Watch on Amazon Prime

Varda’s follow up to Cleo From 5 to 7 was this romantic drama that focuses on a young carpenter torn between his wife and the postal clerk he begins an affair with. The film draws from Impressionist imagery and challenges modern norms of fidelity and happiness; it won the Grand Jury Prize in 1965 at the Berlin International Film Festival. TIME called it a “exquisite essay on young love, spelled out with considerable cynicism and eye-filling art.”

Vagabond (1985)

Watch on Amazon Prime

This bleak 1985 film is a prime example of the way in which Varda mixed drama and documentary styles. She captures the plight of a fictional young woman (Sandrine Bonnaire) drifting through French wine country during bone-chilling winter, interspersing straight-to-camera interviews from other characters who encounter her along the way. The film currently holds a 100% rating on Rotten Tomatoes; TIME named it one of the best films of the 1986.

The Beaches of Agnès (2008)

Watch on iTunes or Kanopy

Even if you don’t know what Kanopy is, there’s a good chance you have access to it: the streaming service operates in tandem with more than 200 public library systems across the United States. You can use your library card to sign up for an account that will give you free access to a catalog of more than 30,000 movies.

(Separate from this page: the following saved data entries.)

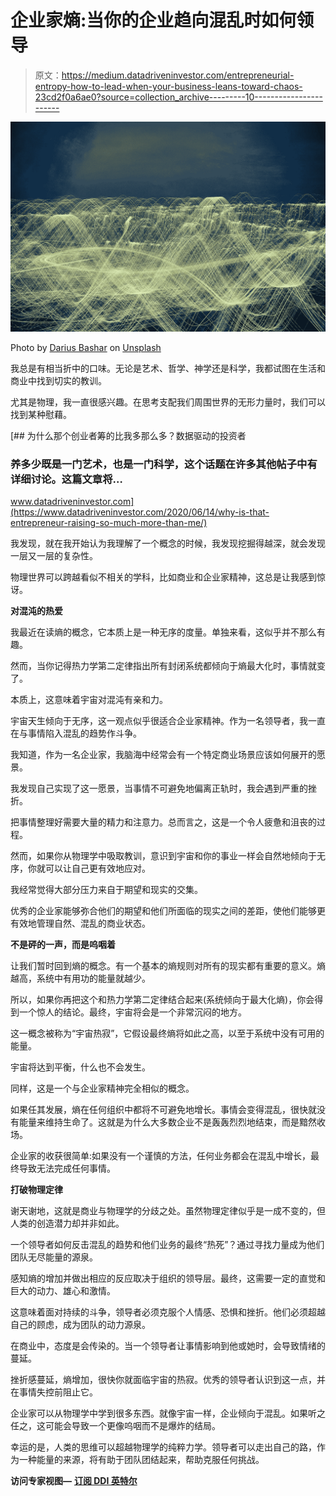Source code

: # 企业家熵:当你的企业趋向混乱时如何领导

> 原文：<https://medium.datadriveninvestor.com/entrepreneurial-entropy-how-to-lead-when-your-business-leans-toward-chaos-23cd2f0a6ae0?source=collection_archive---------10----------------------->

![](img/edb2abc4dc0b94dfa147f5e78289ec42.png)

Photo by [Darius Bashar](https://unsplash.com/@dariusbashar?utm_source=unsplash&utm_medium=referral&utm_content=creditCopyText) on [Unsplash](https://unsplash.com/s/photos/chaos?utm_source=unsplash&utm_medium=referral&utm_content=creditCopyText)

我总是有相当折中的口味。无论是艺术、哲学、神学还是科学，我都试图在生活和商业中找到切实的教训。

尤其是物理，我一直很感兴趣。在思考支配我们周围世界的无形力量时，我们可以找到某种慰藉。

[](https://www.datadriveninvestor.com/2020/06/14/why-is-that-entrepreneur-raising-so-much-more-than-me/) [## 为什么那个创业者筹的比我多那么多？数据驱动的投资者

### 养多少既是一门艺术，也是一门科学，这个话题在许多其他帖子中有详细讨论。这篇文章将…

www.datadriveninvestor.com](https://www.datadriveninvestor.com/2020/06/14/why-is-that-entrepreneur-raising-so-much-more-than-me/) 

我发现，就在我开始认为我理解了一个概念的时候，我发现挖掘得越深，就会发现一层又一层的复杂性。

物理世界可以跨越看似不相关的学科，比如商业和企业家精神，这总是让我感到惊讶。

**对混沌的热爱**

我最近在读熵的概念，它本质上是一种无序的度量。单独来看，这似乎并不那么有趣。

然而，当你记得热力学第二定律指出所有封闭系统都倾向于熵最大化时，事情就变了。

本质上，这意味着宇宙对混沌有亲和力。

宇宙天生倾向于无序，这一观点似乎很适合企业家精神。作为一名领导者，我一直在与事情陷入混乱的趋势作斗争。

我知道，作为一名企业家，我脑海中经常会有一个特定商业场景应该如何展开的愿景。

我发现自己实现了这一愿景，当事情不可避免地偏离正轨时，我会遇到严重的挫折。

把事情整理好需要大量的精力和注意力。总而言之，这是一个令人疲惫和沮丧的过程。

然而，如果你从物理学中吸取教训，意识到宇宙和你的事业一样会自然地倾向于无序，你就可以让自己更有效地应对。

我经常觉得大部分压力来自于期望和现实的交集。

优秀的企业家能够弥合他们的期望和他们所面临的现实之间的差距，使他们能够更有效地管理自然、混乱的商业状态。

**不是砰的一声，而是呜咽着**

让我们暂时回到熵的概念。有一个基本的熵规则对所有的现实都有重要的意义。熵越高，系统中有用功的能量就越少。

所以，如果你再把这个和热力学第二定律结合起来(系统倾向于最大化熵)，你会得到一个惊人的结论。最终，宇宙将会是一个非常沉闷的地方。

这一概念被称为“宇宙热寂”，它假设最终熵将如此之高，以至于系统中没有可用的能量。

宇宙将达到平衡，什么也不会发生。

同样，这是一个与企业家精神完全相似的概念。

如果任其发展，熵在任何组织中都将不可避免地增长。事情会变得混乱，很快就没有能量来维持生命了。这就是为什么大多数企业不是轰轰烈烈地结束，而是黯然收场。

企业家的收获很简单:如果没有一个谨慎的方法，任何业务都会在混乱中增长，最终导致无法完成任何事情。

**打破物理定律**

谢天谢地，这就是商业与物理学的分歧之处。虽然物理定律似乎是一成不变的，但人类的创造潜力却并非如此。

一个领导者如何反击混乱的趋势和他们业务的最终“热死”？通过寻找力量成为他们团队无尽能量的源泉。

感知熵的增加并做出相应的反应取决于组织的领导层。最终，这需要一定的直觉和巨大的动力、雄心和激情。

这意味着面对持续的斗争，领导者必须克服个人情感、恐惧和挫折。他们必须超越自己的顾虑，成为团队的动力源泉。

在商业中，态度是会传染的。当一个领导者让事情影响到他或她时，会导致情绪的蔓延。

挫折感蔓延，熵增加，很快你就面临宇宙的热寂。优秀的领导者认识到这一点，并在事情失控前阻止它。

企业家可以从物理学中学到很多东西。就像宇宙一样，企业倾向于混乱。如果听之任之，这可能会导致一个更像呜咽而不是爆炸的结局。

幸运的是，人类的思维可以超越物理学的纯粹力学。领导者可以走出自己的路，作为一种能量的来源，将有助于团队团结起来，帮助克服任何挑战。

**访问专家视图—** [**订阅 DDI 英特尔**](https://datadriveninvestor.com/ddi-intel)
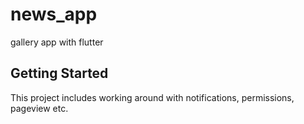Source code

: # news_app

gallery app with flutter

## Getting Started

This project includes working around with notifications, permissions, pageview etc.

Several of Varda’s films are on Kanopy, including The Beaches of Agnès, her poignant and humor-filled film memoir made during her 80th year. She lingers on beaches, rummages through flea markets and reminisces about her wartime childhood and her friendships with Harrison Ford and Jim Morrison. She also explores her relationship with her late husband, the director Jacques Demy, and her sorrow after he died from complications from AIDS in 1990. TIME called it a “sly, sweet experiment.”

Faces Places (2017)

Watch on Netflix

In 2018, Varda became the oldest person ever nominated for a competitive Oscar for her documentary Faces Places. The film, a collaboration with the much younger artist JR, follows the odd couple as they zip through the French countryside, putting up giant photographs of the people they meet and engaging in warm, witty conversation. “The affection between them is the film’s heart and its motor, a story of two people looking at the world, facing forward together,” TIME’s film critic Stephanie Zacharek wrote in her review; she named it one of the best films of 2017.